── AVAILABLE DATA ──

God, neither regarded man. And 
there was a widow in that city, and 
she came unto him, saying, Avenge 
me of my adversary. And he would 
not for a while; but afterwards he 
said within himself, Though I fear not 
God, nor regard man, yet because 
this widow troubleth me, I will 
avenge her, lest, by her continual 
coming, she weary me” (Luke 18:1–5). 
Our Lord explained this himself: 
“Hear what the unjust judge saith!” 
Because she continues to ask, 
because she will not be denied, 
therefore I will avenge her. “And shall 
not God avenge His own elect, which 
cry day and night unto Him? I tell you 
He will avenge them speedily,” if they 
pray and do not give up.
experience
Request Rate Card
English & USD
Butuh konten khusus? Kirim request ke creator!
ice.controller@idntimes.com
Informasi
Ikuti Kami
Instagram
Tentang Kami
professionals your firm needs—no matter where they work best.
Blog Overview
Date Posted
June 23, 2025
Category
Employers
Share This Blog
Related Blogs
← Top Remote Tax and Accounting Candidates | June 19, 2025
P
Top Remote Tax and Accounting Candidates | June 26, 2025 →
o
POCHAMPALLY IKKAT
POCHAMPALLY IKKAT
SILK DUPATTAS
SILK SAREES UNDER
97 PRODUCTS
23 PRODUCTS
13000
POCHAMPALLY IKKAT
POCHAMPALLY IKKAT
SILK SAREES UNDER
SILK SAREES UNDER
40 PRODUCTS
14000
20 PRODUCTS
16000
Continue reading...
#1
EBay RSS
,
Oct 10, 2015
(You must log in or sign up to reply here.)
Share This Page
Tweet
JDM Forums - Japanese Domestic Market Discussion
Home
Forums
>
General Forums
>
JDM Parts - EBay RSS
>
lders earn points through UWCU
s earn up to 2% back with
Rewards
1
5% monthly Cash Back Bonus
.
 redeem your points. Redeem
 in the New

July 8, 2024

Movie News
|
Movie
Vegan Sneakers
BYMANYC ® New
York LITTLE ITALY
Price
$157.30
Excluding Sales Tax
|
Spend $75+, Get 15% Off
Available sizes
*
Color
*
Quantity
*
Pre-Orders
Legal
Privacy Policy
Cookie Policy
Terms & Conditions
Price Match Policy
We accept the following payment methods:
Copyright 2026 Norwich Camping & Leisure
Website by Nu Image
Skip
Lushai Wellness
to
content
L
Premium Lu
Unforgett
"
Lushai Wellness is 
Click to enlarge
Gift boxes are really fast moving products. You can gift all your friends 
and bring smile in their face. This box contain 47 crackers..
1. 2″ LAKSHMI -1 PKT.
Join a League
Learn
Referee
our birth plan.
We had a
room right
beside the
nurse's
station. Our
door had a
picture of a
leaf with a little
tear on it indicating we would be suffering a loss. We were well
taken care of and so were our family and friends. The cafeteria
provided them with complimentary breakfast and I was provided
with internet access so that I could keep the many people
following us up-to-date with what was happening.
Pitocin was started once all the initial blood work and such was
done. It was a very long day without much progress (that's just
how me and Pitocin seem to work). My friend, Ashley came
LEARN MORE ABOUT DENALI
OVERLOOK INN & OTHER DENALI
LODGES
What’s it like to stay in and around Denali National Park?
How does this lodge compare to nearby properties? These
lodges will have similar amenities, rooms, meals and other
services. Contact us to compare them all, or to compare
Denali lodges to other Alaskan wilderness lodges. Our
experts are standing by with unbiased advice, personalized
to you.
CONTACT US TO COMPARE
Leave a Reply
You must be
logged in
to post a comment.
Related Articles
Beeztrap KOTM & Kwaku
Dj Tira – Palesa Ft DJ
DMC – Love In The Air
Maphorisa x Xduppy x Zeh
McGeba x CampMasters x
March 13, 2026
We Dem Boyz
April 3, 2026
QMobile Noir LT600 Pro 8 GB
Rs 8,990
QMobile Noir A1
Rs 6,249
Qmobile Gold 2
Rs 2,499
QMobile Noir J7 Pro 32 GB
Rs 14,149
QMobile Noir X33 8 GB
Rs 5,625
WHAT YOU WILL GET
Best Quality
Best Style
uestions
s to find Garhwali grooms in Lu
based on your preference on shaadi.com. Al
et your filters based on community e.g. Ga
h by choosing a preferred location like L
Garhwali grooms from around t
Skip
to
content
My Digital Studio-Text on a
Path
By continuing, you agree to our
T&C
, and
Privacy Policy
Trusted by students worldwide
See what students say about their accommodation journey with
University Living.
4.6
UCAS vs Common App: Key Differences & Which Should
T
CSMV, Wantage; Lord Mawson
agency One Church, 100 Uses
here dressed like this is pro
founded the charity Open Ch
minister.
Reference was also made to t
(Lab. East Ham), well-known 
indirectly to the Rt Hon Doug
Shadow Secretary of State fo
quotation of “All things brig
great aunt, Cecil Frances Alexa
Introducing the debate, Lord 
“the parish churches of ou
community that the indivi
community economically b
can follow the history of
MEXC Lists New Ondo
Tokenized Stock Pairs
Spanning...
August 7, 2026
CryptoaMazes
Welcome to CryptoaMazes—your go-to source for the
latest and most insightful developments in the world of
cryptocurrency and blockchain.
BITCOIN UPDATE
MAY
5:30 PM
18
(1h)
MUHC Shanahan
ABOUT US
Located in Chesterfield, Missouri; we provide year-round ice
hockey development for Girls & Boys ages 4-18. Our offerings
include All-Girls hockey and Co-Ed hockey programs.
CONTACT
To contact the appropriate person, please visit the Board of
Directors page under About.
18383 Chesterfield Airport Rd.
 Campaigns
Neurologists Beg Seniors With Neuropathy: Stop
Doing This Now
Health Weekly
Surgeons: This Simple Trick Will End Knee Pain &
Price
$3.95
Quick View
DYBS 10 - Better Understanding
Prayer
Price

───

● **PROBLEM TO WORK ON**
Wherever the string "points" appears in a line of the records, copy that line.

● **SOLUTION FOR THIS TASK**
lders earn points through UWCU
 redeem your points. Redeem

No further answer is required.